What you should do:
From the entries below, extract every line that includes the word "pixels".

BEGIN Source data

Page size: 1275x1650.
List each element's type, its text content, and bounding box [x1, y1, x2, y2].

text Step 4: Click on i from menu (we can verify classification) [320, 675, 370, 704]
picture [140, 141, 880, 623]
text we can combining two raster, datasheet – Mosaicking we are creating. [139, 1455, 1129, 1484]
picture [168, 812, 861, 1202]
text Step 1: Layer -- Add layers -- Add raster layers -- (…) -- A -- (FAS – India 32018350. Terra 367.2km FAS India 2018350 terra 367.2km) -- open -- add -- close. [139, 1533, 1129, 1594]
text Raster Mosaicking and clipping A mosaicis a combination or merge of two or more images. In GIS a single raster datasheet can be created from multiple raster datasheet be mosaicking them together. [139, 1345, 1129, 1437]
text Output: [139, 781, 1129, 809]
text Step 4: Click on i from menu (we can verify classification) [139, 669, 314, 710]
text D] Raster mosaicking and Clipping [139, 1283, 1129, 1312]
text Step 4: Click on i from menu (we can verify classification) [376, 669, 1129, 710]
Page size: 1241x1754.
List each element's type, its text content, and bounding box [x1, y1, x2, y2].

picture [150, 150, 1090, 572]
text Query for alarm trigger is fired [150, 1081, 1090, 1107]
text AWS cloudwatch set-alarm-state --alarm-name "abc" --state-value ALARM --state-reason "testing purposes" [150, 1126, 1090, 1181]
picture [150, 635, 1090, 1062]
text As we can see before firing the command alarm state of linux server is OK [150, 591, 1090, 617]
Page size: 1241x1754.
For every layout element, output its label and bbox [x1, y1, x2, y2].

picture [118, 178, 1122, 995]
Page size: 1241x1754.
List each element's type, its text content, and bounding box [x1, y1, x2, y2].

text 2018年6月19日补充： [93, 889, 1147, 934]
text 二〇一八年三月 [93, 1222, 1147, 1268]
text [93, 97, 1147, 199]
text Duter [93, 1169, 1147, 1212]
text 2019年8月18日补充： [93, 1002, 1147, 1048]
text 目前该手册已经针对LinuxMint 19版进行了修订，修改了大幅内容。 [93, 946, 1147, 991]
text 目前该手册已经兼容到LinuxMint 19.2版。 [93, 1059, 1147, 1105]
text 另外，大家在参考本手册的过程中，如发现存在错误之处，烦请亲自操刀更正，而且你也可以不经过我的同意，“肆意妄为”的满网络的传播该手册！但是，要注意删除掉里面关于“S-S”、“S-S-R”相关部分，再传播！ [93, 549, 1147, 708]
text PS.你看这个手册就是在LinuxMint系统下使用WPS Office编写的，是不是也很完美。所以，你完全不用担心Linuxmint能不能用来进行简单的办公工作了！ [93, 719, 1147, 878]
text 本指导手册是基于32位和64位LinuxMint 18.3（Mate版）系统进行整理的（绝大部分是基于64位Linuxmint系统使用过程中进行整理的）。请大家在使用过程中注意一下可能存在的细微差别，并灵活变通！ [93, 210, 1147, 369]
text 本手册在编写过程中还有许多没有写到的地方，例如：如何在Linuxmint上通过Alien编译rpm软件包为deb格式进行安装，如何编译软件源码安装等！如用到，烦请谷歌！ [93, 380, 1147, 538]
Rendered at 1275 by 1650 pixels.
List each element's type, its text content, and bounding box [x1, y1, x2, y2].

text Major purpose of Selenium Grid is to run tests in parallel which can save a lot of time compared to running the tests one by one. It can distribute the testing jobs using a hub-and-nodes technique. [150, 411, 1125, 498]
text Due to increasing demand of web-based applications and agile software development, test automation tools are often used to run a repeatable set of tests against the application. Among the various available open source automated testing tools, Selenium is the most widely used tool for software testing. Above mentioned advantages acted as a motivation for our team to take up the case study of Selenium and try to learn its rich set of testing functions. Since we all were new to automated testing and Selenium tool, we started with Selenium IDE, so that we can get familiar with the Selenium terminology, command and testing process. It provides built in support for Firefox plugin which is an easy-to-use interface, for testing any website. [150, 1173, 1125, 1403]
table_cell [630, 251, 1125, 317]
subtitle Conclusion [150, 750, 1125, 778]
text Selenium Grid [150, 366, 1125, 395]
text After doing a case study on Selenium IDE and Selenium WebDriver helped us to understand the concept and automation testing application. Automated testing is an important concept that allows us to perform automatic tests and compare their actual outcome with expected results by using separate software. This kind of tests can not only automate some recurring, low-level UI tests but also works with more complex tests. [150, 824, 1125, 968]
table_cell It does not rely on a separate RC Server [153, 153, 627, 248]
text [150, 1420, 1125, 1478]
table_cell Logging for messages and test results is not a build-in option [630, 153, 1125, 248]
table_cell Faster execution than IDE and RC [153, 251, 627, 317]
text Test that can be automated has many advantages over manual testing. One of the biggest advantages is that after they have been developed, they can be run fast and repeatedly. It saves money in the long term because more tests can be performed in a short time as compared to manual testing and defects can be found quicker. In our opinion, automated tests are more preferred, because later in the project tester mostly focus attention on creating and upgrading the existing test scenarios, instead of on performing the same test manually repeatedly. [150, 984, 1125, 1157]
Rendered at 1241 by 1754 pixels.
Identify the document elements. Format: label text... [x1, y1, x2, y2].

END Source data

Expected output:
Rendered at 1275 by 1650 pixels.
Rendered at 1241 by 1754 pixels.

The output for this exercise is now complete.